The lines to transcribe run from the top of the material below to the line with "En choisissant notre", inclusive. Leave the pictures behind.

- Opening Delimiter -

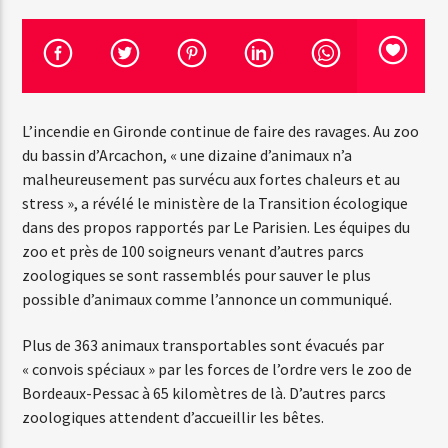
Emission en cours
Web-Radio-Années 100% 80s
L’incendie en Gironde continue de faire des ravages. Au zoo
07:00
22:00
du bassin d’Arcachon, « une dizaine d’animaux n’a
malheureusement pas survécu aux fortes chaleurs et au
stress », a révélé le ministère de la Transition écologique
dans des propos rapportés par Le Parisien. Les équipes du
Web-Radio-Le-Mosquitos
zoo et près de 100 soigneurs venant d’autres parcs
zoologiques se sont rassemblés pour sauver le plus
possible d’animaux comme l’annonce un communiqué.
Web-Radio-Sicily
Plus de 363 animaux transportables sont évacués par
« convois spéciaux » par les forces de l’ordre vers le zoo de
Bordeaux-Pessac à 65 kilomètres de là. D’autres parcs
zoologiques attendent d’accueillir les bêtes.
Web-Radio-Années 70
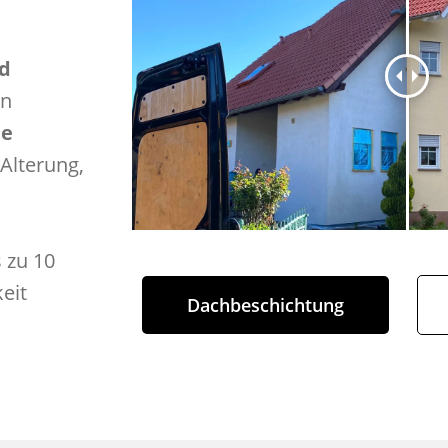
d
en
ie
 Alterung,
 zu 10
eit
Dachbeschichtung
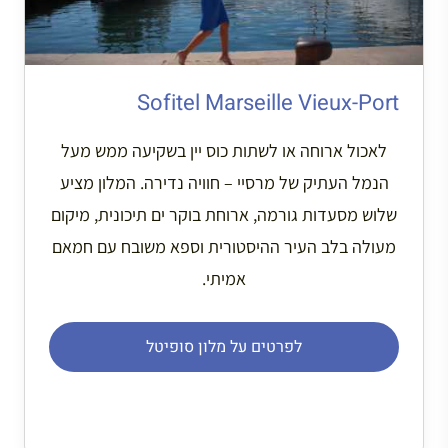
Sofitel Marseille Vieux-Port
לאכול ארוחה או לשתות כוס יין בשקיעה ממש מעל
הנמל העתיק של מרסיי – חוויה נדירה. המלון מציע
שלוש מסעדות גורמה, ארוחת בוקר ים תיכונית, מיקום
מעולה בלב העיר ההיסטורית וספא משובח עם חמאם
אמיתי.
לפרטים על מלון סופיטל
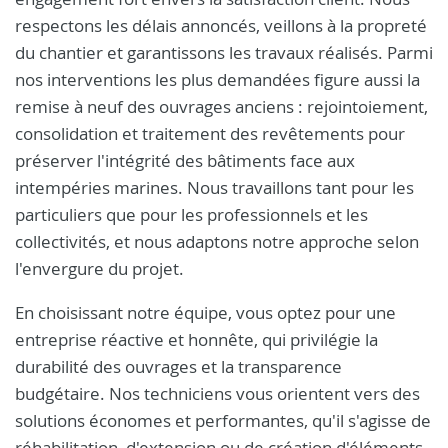
respectons les délais annoncés, veillons à la propreté
du chantier et garantissons les travaux réalisés. Parmi
nos interventions les plus demandées figure aussi la
remise à neuf des ouvrages anciens : rejointoiement,
consolidation et traitement des revêtements pour
préserver l'intégrité des bâtiments face aux
intempéries marines. Nous travaillons tant pour les
particuliers que pour les professionnels et les
collectivités, et nous adaptons notre approche selon
l'envergure du projet.
En choisissant notre équipe, vous optez pour une
entreprise réactive et honnête, qui privilégie la
durabilité des ouvrages et la transparence
budgétaire. Nos techniciens vous orientent vers des
solutions économes et performantes, qu'il s'agisse de
réhabilitation, d'extension ou de création d'éléments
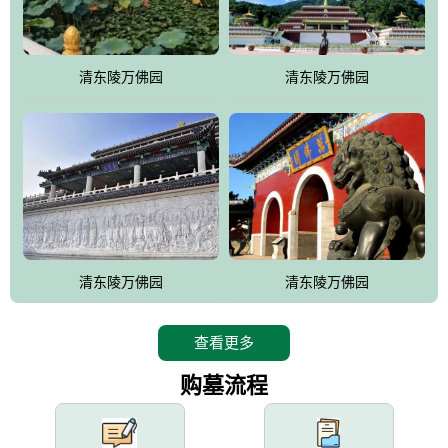
园手法相结合的默契操作，建成一处特色鲜明、服务周全、环境优
美、民族风格突出，与周边文物古迹交相呼应的极具吸引力的花园
式园林。
清东陵万佛园
清东陵万佛园
万佛园工程一期占地448亩，目前完成投资近12亿元人民币，园区采
用全仿古式建筑，寻求与世界文化遗产地清东陵的和谐统一，在园
区建设中寻求陵园建设与景区建设的有机融合，充分发挥独一无二
的地形优势，打造现代艺术园林，建设旅游景观、寺庙、酒店等综
合服务设施，服务于陵园经营，使企业的多元化经营项目相互依
托、相互促进，园区绿化覆盖率达90%。
设计建造各种墓地墓位3万个；主体建筑金宝塔，墓位容量8万个，
能适应不同消费阶层的需求，为客户提供墓碑设计制作服务、特色
清东陵万佛园
清东陵万佛园
落葬服务、代客祭扫服务、网上祭扫服务、祭奠商品服务等全方位
的一条龙服务。
查看更多
购墓流程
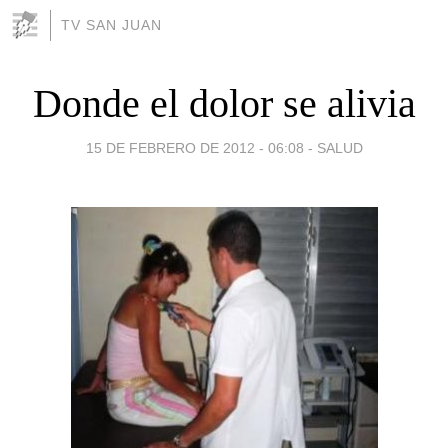
TV SAN JUAN
Donde el dolor se alivia
15 DE FEBRERO DE 2012 - 06:08
-
SALUD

- Closing Delimiter -

* [ANSWER TO THIS EXERCISE]
Emission en cours
Web-Radio-Années 100% 80s
L’incendie en Gironde continue de faire des ravages. Au zoo
07:00
22:00
du bassin d’Arcachon, « une dizaine d’animaux n’a
malheureusement pas survécu aux fortes chaleurs et au
stress », a révélé le ministère de la Transition écologique
dans des propos rapportés par Le Parisien. Les équipes du
Web-Radio-Le-Mosquitos
zoo et près de 100 soigneurs venant d’autres parcs
zoologiques se sont rassemblés pour sauver le plus
possible d’animaux comme l’annonce un communiqué.
Web-Radio-Sicily
Plus de 363 animaux transportables sont évacués par
« convois spéciaux » par les forces de l’ordre vers le zoo de
Bordeaux-Pessac à 65 kilomètres de là. D’autres parcs
zoologiques attendent d’accueillir les bêtes.
Web-Radio-Années 70
d
en
ie
 Alterung,
 zu 10
eit
Dachbeschichtung
Sofitel Marseille Vieux-Port
לאכול ארוחה או לשתות כוס יין בשקיעה ממש מעל
הנמל העתיק של מרסיי – חוויה נדירה. המלון מציע
שלוש מסעדות גורמה, ארוחת בוקר ים תיכונית, מיקום
מעולה בלב העיר ההיסטורית וספא משובח עם חמאם
אמיתי.
לפרטים על מלון סופיטל
respectons les délais annoncés, veillons à la propreté
du chantier et garantissons les travaux réalisés. Parmi
nos interventions les plus demandées figure aussi la
remise à neuf des ouvrages anciens : rejointoiement,
consolidation et traitement des revêtements pour
préserver l'intégrité des bâtiments face aux
intempéries marines. Nous travaillons tant pour les
particuliers que pour les professionnels et les
collectivités, et nous adaptons notre approche selon
l'envergure du projet.
En choisissant notre équipe, vous optez pour une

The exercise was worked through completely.